Alt und neu: Ein frischer Setzling neben dem Stumpf einer gefällten Tanne. Foto: geschichtenfotograf

. . . knattern in Prevorst und Rielingshausen die Motorsägen. Die Christbaumbauern bereiten sich damit vor der Weihnachtszeit auf den Ansturm vor.

Oberstenfeld-Prevorst/Marbach-Rielingshausen - Nachdem Marko Sinn die Motorsäge angeworfen hat, geht alles ganz schnell. Die kleine Nordmanntanne ist nach einer Minute zum Abtransport bereit. Sie ist einer von knapp 30 Millionen Weihnachtsbäumen, die jedes Jahr in Deutschland geschlagen werden, um für ein paar Wochen ein Wohnzimmer zu schmücken. Dabei braucht eine Nordmanntanne ganze zwölf Jahre, bis sie die typischen etwa zweieinhalb Meter Höhe erreicht hat. „Ein großer Sieben-Meter-Baum wie der dort drüben wächst sicher 25 Jahre“, schätzt Marko Sinn.

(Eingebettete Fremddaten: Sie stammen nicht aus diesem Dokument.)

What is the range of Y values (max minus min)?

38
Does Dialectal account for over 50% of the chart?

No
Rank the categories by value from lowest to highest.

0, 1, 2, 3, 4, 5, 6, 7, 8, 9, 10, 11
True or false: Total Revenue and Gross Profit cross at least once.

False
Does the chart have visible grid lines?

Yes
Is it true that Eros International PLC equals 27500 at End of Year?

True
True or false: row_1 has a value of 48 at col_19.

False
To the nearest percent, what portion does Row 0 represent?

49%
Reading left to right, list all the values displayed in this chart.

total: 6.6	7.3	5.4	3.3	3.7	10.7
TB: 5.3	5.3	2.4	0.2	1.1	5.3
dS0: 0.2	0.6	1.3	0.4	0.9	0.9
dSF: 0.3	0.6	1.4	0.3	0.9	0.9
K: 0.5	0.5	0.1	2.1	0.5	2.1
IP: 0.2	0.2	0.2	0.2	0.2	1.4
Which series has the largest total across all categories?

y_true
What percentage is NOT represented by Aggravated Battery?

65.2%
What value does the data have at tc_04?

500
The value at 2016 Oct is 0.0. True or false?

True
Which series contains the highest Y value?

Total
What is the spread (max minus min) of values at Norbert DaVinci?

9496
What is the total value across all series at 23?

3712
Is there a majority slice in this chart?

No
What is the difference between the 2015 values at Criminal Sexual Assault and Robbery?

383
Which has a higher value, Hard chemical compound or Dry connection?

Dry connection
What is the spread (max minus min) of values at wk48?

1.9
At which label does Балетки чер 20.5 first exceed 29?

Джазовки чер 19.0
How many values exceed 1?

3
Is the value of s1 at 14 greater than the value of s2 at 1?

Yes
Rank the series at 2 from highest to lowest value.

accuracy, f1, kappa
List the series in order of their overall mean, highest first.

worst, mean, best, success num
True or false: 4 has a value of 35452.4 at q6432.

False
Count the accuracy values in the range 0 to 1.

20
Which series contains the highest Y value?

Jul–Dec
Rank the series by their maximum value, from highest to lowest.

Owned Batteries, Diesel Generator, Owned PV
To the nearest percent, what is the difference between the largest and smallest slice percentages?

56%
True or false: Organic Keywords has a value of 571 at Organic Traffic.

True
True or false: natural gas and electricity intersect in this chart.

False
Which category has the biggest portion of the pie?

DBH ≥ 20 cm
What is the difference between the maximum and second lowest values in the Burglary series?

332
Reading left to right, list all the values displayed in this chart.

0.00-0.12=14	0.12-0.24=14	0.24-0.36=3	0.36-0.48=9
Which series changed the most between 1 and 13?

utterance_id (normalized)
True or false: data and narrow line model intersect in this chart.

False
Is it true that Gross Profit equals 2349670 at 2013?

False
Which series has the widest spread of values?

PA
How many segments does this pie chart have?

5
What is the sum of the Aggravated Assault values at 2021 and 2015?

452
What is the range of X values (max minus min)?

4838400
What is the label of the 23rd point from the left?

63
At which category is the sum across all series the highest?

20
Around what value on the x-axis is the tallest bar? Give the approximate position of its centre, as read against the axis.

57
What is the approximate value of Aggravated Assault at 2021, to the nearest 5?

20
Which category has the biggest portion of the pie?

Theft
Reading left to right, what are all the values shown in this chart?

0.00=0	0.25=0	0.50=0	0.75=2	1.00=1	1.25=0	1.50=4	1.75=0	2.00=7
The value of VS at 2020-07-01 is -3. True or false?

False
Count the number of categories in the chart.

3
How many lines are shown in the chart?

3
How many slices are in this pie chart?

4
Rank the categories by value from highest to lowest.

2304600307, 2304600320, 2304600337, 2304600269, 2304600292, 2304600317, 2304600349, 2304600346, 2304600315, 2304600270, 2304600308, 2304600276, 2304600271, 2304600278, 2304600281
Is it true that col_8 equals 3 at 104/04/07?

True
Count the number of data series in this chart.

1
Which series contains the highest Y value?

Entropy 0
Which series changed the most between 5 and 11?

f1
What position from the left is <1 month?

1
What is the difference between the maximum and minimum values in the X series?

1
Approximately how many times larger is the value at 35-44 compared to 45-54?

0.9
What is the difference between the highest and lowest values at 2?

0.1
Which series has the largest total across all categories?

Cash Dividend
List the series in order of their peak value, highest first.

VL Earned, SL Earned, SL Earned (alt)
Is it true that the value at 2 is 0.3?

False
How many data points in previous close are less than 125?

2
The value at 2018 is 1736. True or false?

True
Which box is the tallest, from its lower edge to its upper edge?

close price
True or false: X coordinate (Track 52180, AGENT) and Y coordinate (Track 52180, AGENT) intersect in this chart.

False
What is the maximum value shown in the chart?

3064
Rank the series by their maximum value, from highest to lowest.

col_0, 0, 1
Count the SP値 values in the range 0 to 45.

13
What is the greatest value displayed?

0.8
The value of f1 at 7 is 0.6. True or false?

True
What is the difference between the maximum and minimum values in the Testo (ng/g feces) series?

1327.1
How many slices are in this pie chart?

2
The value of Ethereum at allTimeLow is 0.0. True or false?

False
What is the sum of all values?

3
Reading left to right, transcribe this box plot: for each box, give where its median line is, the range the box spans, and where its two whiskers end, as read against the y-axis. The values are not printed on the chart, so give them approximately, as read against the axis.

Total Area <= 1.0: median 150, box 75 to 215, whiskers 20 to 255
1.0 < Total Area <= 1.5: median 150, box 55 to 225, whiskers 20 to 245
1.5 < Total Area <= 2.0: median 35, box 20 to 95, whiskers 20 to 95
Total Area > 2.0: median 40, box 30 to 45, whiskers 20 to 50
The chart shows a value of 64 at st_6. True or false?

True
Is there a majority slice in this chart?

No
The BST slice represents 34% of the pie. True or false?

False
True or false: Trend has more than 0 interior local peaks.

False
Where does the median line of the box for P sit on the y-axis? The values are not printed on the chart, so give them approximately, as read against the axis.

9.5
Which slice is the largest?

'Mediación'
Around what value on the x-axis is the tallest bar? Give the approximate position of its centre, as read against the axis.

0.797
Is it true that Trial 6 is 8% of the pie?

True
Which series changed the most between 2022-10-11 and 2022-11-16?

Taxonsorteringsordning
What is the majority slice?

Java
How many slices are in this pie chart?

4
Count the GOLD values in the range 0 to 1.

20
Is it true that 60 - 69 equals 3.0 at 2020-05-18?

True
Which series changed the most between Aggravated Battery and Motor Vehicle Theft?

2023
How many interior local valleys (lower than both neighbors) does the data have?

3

Rings um den Oberstenfelder Weiler mit seinen gut 400 Einwohnern finden sich überall Weihnachtsbaum-Kulturen – kein Wunder: 14 der ansässigen Familien haben sich im Christbaumverein organisiert und bieten ihre Bäume an den Adventssonntagen auf dem Christbaummarkt an.

Schon als kleine Buben haben Marko und Jens Sinn ihrem Vater geholfen, Christbäume zu schlagen. Seit rund 30 Jahren ist die Familie im Christbaumgeschäft – wenn auch im Nebenerwerb. Hauptberuflich arbeiten die beiden als Maschinenbauer und als Ingenieur. „Für die Weihnachtsbäume opfern wir einen Teil unserer Freizeit. Das ist aber ein schöner Ausgleich zum Berufsleben“, findet Marko Sinn. Zu tun gibt es immer etwas: Im Winter ist Erntezeit, im Frühjahr müssen Bäume nachgepflanzt werden. Wenn sie aus der Pflanzschule in den Prevorster Boden kommen, sind die Setzlinge 20 Zentimeter hoch. Die Bäumchen sind dann besonders empfindlich gegenüber Spätfrost. In diesem Jahr hat ihnen auch die Trockenheit zugesetzt. „Die hier hatten besonders schwer zu kämpfen“, meint Marko Sinn und deutet auf einige Setzlinge. Die haben schon viele Nadeln abgeworfen, die restlichen sind gelblich verfärbt. „Dieses Jahr hatten wir weit mehr als 30 Prozent Verlust“, meint Marko Sinn.

Ein paar Kilometer weiter, bei Obstbau Stirm in Rielingshausen, rattert ebenfalls die Kettensäge. Überall stehen Bäume, vor dem Hofladen liegt Reisig zum Verkauf aus. „Wir brauchen bis morgen 45 Kilobündel Fichtenreisig“, ruft Ute Stirm. Achim Widera macht sich an die Arbeit. Wie schon so oft. Seit 27 Jahren kommt der Schlesier her, jeweils zweimal im Jahr. Einmal zur Erdbeerernte, dann wie jetzt für die Weihnachtsbäume. Zusammen mit Seniorchef Walter Stirm geht es ab ins Holz.

Der 79-jährige Stirm kann sich noch erinnern, wie seine Familie vor 46 Jahren angefangen hat, Weihnachtsbäume zu verkaufen. „Damals waren das vor allem Fichten, es gab ja nichts anderes“, sagt er. Inzwischen hat sich vieles geändert. Die Firma Stirm ist einer der größten Christbaumproduzenten im Landkreis, und die Nordmanntanne der Weihnachtsbaum Nummer eins, wegen ihrer vielen, weichen Nadeln, die sie lange behält. Doch in den Kulturen der Stirms wachsen auch Raritäten. „Das da ist ein ganz besonderer Baum“, erklärt Walter Stirm. Fast zärtlich fährt er mit seinen Händen durch die Nadeln. „Nobilistanne – die wächst besonders langsam und hat ganz weiche Nadeln. Einfach wunderbar.“ Wenige Meter weiter stehen wuschelig aussehende Coloradotannen, die ein leichtes Zitrusaroma verbreiten und besonders schlank wachsen. Douglasien dagegen seien von den Nadeln her eher locker, „dafür riechen sie ganz fabelhaft“, sagt Stirm.

Nicht alle Nadelbäume, die derzeit fallen, werden geschmückt oder in Kränze geflochten. Besonders die günstigeren Fichtenzweige werden aus anderem Grund gekauft: Zum Abdecken der Rosenbeete.